**TASK INSTRUCTIONS**
Restate the data word for word and leave the images out.

**SUPPLIED DATA**

####################

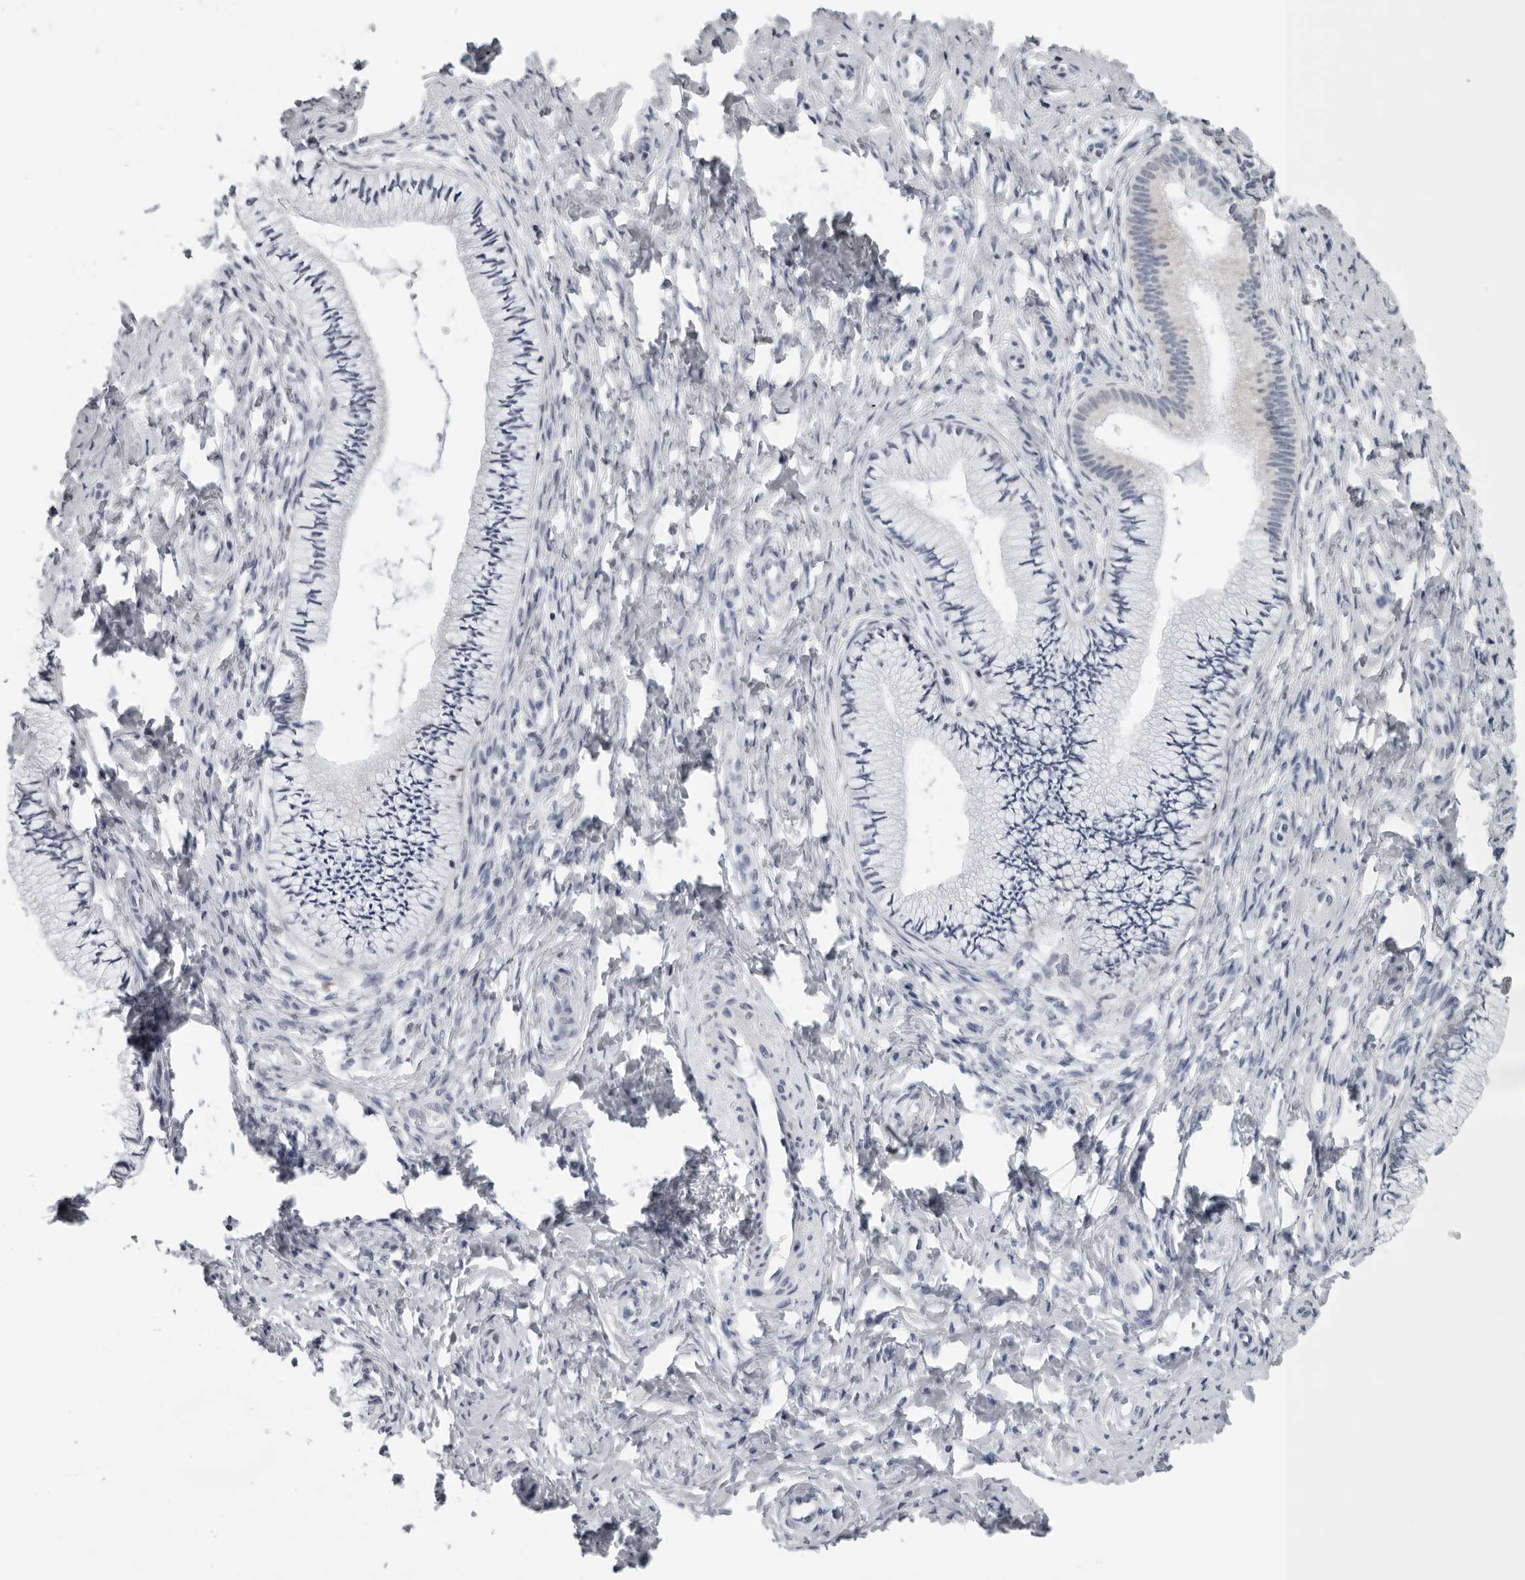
{"staining": {"intensity": "negative", "quantity": "none", "location": "none"}, "tissue": "cervix", "cell_type": "Glandular cells", "image_type": "normal", "snomed": [{"axis": "morphology", "description": "Normal tissue, NOS"}, {"axis": "topography", "description": "Cervix"}], "caption": "Protein analysis of normal cervix reveals no significant staining in glandular cells.", "gene": "CPT2", "patient": {"sex": "female", "age": 36}}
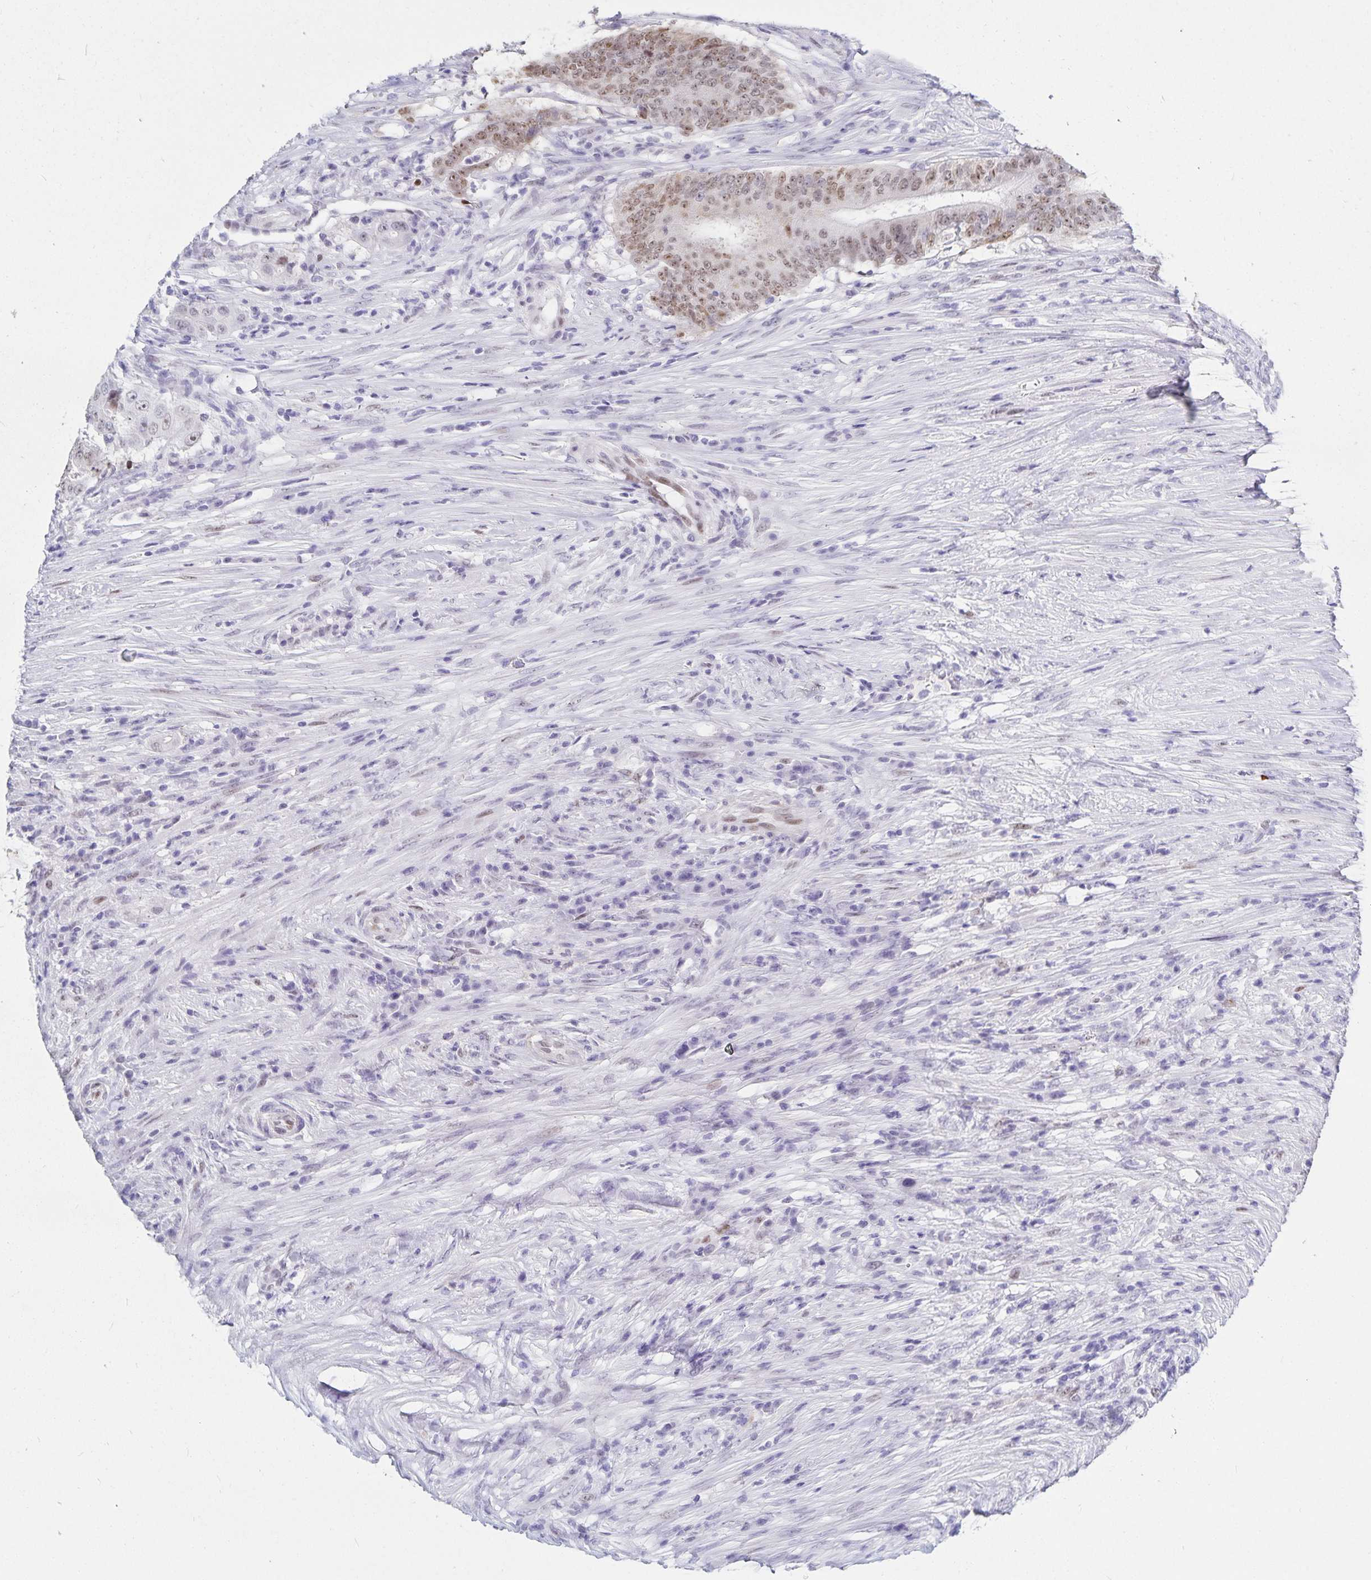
{"staining": {"intensity": "weak", "quantity": "25%-75%", "location": "nuclear"}, "tissue": "colorectal cancer", "cell_type": "Tumor cells", "image_type": "cancer", "snomed": [{"axis": "morphology", "description": "Adenocarcinoma, NOS"}, {"axis": "topography", "description": "Colon"}], "caption": "IHC photomicrograph of human colorectal cancer stained for a protein (brown), which shows low levels of weak nuclear positivity in approximately 25%-75% of tumor cells.", "gene": "HMGB3", "patient": {"sex": "female", "age": 43}}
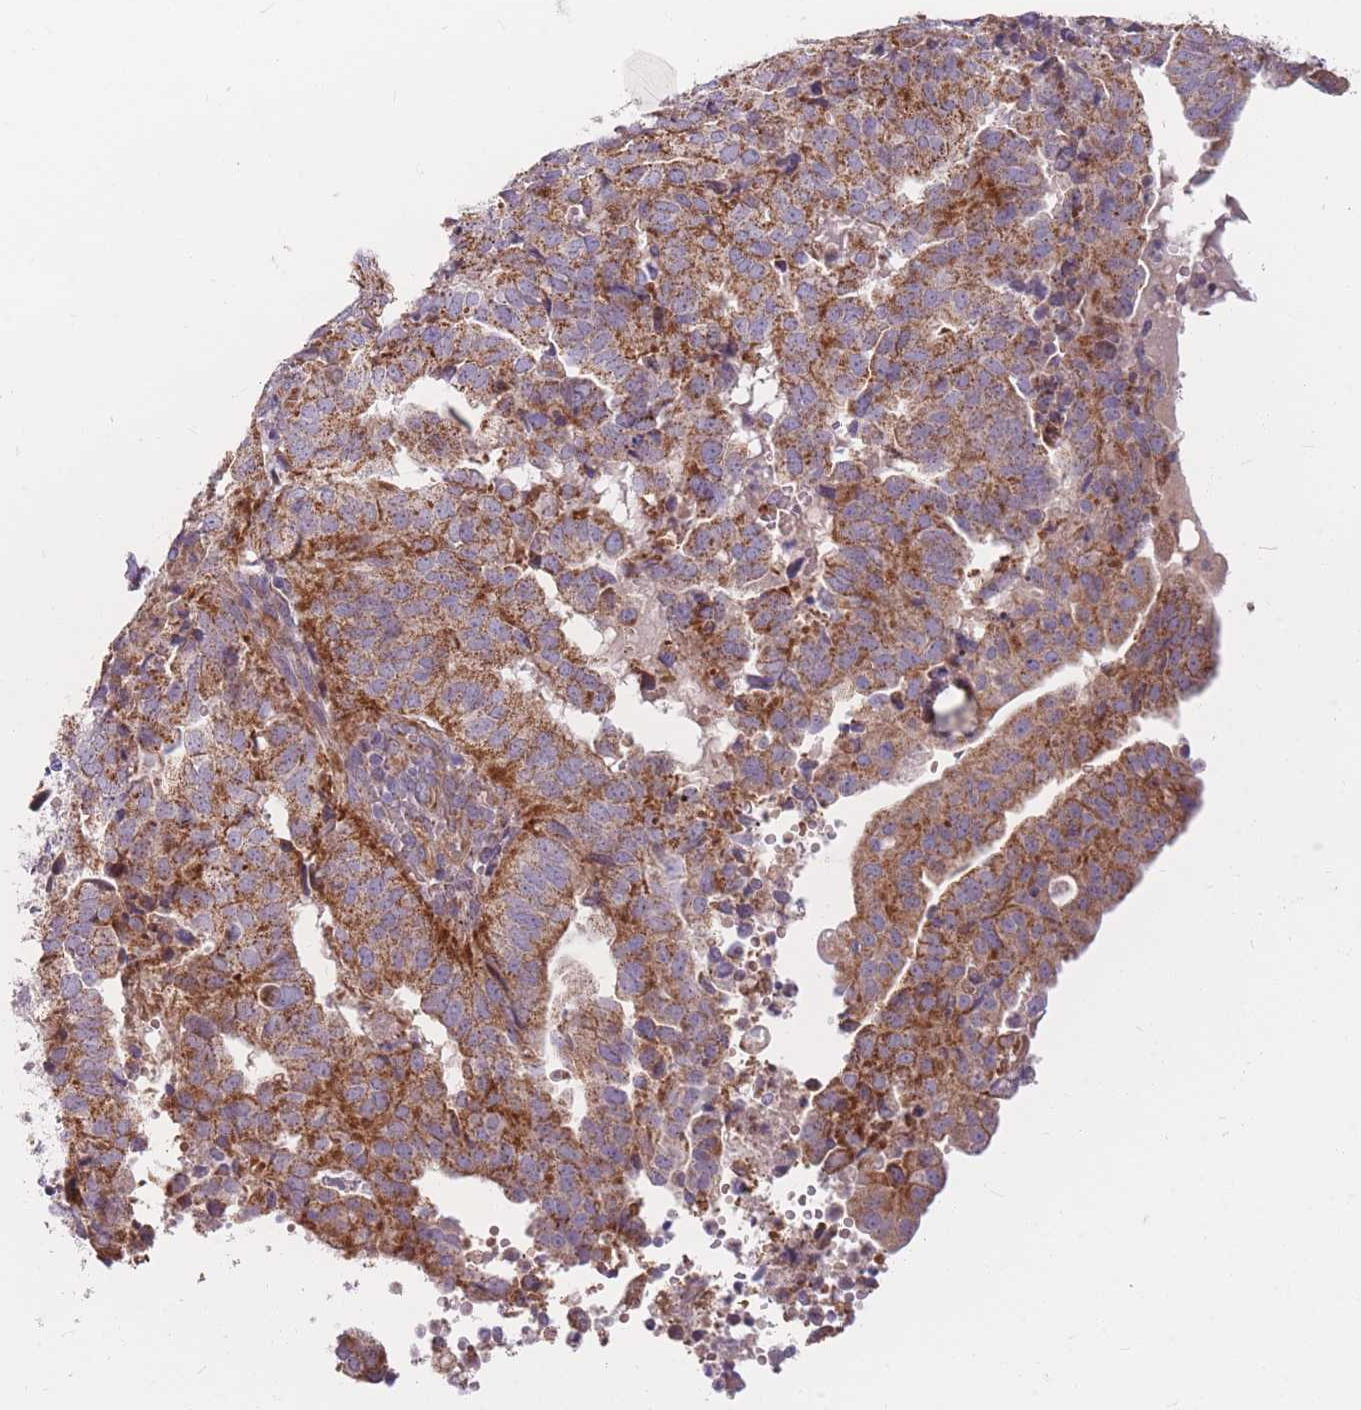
{"staining": {"intensity": "moderate", "quantity": ">75%", "location": "cytoplasmic/membranous"}, "tissue": "endometrial cancer", "cell_type": "Tumor cells", "image_type": "cancer", "snomed": [{"axis": "morphology", "description": "Adenocarcinoma, NOS"}, {"axis": "topography", "description": "Uterus"}], "caption": "A medium amount of moderate cytoplasmic/membranous positivity is present in approximately >75% of tumor cells in endometrial cancer (adenocarcinoma) tissue.", "gene": "MRPS9", "patient": {"sex": "female", "age": 77}}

####################

**OUTPUT OF THE EXERCISE**
{"staining": {"intensity": "negative", "quantity": "none", "location": "none"}, "tissue": "cervix", "cell_type": "Glandular cells", "image_type": "normal", "snomed": [{"axis": "morphology", "description": "Normal tissue, NOS"}, {"axis": "topography", "description": "Cervix"}], "caption": "Protein analysis of normal cervix reveals no significant staining in glandular cells.", "gene": "CPT2", "patient": {"sex": "female", "age": 36}}
{"staining": {"intensity": "weak", "quantity": "25%-75%", "location": "nuclear"}, "tissue": "colorectal cancer", "cell_type": "Tumor cells", "image_type": "cancer", "snomed": [{"axis": "morphology", "description": "Adenocarcinoma, NOS"}, {"axis": "topography", "description": "Colon"}], "caption": "IHC photomicrograph of human colorectal cancer stained for a protein (brown), which shows low levels of weak nuclear positivity in approximately 25%-75% of tumor cells.", "gene": "HMGB3", "patient": {"sex": "female", "age": 43}}
{"staining": {"intensity": "moderate", "quantity": ">75%", "location": "cytoplasmic/membranous"}, "tissue": "endometrial cancer", "cell_type": "Tumor cells", "image_type": "cancer", "snomed": [{"axis": "morphology", "description": "Adenocarcinoma, NOS"}, {"axis": "topography", "description": "Uterus"}], "caption": "A medium amount of moderate cytoplasmic/membranous positivity is present in approximately >75% of tumor cells in endometrial cancer (adenocarcinoma) tissue.", "gene": "MRPS9", "patient": {"sex": "female", "age": 77}}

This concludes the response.